Given records —

########################################

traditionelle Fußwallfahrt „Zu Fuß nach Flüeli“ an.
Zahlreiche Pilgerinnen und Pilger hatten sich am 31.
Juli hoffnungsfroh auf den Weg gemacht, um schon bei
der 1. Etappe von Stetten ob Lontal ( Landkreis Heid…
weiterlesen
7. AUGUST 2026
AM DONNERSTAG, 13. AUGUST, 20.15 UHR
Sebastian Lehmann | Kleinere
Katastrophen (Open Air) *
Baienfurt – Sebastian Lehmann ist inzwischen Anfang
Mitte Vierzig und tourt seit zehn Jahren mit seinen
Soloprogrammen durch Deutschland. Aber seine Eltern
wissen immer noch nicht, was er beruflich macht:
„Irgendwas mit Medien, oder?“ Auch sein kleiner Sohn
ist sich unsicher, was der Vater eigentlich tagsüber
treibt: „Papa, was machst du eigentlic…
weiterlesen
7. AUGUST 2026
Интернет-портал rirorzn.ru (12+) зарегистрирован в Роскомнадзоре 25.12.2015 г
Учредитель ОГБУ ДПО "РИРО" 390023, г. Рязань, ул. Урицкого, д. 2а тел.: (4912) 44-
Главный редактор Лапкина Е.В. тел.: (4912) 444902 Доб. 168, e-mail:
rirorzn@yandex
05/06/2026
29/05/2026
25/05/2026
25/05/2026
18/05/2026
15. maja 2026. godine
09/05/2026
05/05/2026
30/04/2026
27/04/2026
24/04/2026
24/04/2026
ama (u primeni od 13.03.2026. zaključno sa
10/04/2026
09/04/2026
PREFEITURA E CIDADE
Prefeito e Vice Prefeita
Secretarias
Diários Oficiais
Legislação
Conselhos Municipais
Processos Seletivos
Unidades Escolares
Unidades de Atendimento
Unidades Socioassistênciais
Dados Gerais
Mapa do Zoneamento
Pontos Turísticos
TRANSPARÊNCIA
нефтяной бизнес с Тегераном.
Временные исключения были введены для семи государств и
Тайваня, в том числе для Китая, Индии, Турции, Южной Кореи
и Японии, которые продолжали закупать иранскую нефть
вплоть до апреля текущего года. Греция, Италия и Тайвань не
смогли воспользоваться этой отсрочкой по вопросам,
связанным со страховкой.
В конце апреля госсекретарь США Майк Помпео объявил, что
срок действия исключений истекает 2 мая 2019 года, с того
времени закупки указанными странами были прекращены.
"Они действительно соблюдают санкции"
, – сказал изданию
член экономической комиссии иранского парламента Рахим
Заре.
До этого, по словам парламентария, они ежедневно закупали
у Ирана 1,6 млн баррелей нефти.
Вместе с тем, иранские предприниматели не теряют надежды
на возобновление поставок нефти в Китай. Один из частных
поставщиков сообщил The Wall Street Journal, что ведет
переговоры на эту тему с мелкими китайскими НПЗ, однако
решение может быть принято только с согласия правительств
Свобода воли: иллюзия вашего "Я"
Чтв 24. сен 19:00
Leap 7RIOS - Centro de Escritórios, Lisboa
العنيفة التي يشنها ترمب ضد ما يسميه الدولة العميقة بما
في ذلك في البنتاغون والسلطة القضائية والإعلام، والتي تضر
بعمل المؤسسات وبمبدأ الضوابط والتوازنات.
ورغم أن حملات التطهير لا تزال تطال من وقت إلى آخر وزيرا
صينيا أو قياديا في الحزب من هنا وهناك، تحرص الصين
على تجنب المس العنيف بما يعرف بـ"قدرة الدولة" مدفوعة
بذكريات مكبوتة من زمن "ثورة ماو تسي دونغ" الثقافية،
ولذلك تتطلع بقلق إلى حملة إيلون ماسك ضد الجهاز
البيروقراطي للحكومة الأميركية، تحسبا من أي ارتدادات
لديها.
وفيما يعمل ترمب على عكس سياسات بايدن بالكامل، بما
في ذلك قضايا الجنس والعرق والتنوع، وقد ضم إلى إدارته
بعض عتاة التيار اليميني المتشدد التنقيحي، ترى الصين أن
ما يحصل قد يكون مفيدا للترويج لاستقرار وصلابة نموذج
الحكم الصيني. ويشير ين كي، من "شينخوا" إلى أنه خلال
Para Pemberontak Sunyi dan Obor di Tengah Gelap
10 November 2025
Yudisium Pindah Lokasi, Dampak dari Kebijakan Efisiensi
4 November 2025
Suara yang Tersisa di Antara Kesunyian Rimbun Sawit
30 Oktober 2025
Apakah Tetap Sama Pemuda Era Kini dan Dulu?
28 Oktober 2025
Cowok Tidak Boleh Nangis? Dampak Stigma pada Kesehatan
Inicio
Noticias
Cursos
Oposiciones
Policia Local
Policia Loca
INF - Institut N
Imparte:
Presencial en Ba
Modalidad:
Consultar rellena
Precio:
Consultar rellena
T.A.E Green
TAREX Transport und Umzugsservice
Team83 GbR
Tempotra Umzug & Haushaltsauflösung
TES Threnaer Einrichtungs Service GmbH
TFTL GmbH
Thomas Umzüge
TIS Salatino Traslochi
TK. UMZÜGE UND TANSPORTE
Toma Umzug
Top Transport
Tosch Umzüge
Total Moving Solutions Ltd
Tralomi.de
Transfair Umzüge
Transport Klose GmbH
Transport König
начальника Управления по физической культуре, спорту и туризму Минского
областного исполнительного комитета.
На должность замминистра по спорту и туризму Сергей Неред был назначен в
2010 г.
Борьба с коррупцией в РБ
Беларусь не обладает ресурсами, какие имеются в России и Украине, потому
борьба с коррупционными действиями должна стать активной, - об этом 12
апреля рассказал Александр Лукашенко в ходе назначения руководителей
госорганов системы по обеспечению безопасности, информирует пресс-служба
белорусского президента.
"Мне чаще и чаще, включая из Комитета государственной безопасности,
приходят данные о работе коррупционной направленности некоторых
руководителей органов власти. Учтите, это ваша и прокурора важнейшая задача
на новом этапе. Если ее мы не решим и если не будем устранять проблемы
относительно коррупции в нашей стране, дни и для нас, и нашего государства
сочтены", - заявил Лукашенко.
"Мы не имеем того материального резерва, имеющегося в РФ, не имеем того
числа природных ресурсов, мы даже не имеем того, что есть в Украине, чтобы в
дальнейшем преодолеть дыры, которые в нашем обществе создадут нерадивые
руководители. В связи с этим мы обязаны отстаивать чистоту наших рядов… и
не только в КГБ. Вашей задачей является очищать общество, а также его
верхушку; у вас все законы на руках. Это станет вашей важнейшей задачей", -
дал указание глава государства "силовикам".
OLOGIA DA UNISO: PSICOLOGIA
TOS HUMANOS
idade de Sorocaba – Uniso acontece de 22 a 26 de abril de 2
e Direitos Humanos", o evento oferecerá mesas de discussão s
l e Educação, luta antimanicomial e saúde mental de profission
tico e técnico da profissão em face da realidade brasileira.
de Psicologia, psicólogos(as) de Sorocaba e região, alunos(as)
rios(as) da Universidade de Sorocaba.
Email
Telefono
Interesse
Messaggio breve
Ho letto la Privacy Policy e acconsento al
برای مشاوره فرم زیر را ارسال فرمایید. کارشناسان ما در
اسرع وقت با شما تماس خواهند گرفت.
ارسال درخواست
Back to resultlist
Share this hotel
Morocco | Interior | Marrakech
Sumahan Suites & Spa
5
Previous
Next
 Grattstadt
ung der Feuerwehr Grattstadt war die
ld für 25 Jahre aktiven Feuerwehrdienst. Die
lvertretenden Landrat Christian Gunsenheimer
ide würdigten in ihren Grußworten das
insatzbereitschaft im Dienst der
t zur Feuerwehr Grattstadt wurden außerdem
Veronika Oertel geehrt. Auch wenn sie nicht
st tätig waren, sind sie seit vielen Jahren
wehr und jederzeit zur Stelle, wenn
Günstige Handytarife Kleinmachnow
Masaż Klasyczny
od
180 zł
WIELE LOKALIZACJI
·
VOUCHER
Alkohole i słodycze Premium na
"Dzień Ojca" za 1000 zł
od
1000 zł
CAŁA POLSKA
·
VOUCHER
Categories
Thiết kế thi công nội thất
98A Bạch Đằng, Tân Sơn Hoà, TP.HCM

########################################

Activity — From the listing above, the lines starting with the one that has "الحكم الصيني. ويشير" and running through the one that has "апреля рассказал Александр" should be copied exactly, ends included.

Exercise solution —
الحكم الصيني. ويشير ين كي، من "شينخوا" إلى أنه خلال
Para Pemberontak Sunyi dan Obor di Tengah Gelap
10 November 2025
Yudisium Pindah Lokasi, Dampak dari Kebijakan Efisiensi
4 November 2025
Suara yang Tersisa di Antara Kesunyian Rimbun Sawit
30 Oktober 2025
Apakah Tetap Sama Pemuda Era Kini dan Dulu?
28 Oktober 2025
Cowok Tidak Boleh Nangis? Dampak Stigma pada Kesehatan
Inicio
Noticias
Cursos
Oposiciones
Policia Local
Policia Loca
INF - Institut N
Imparte:
Presencial en Ba
Modalidad:
Consultar rellena
Precio:
Consultar rellena
T.A.E Green
TAREX Transport und Umzugsservice
Team83 GbR
Tempotra Umzug & Haushaltsauflösung
TES Threnaer Einrichtungs Service GmbH
TFTL GmbH
Thomas Umzüge
TIS Salatino Traslochi
TK. UMZÜGE UND TANSPORTE
Toma Umzug
Top Transport
Tosch Umzüge
Total Moving Solutions Ltd
Tralomi.de
Transfair Umzüge
Transport Klose GmbH
Transport König
начальника Управления по физической культуре, спорту и туризму Минского
областного исполнительного комитета.
На должность замминистра по спорту и туризму Сергей Неред был назначен в
2010 г.
Борьба с коррупцией в РБ
Беларусь не обладает ресурсами, какие имеются в России и Украине, потому
борьба с коррупционными действиями должна стать активной, - об этом 12
апреля рассказал Александр Лукашенко в ходе назначения руководителей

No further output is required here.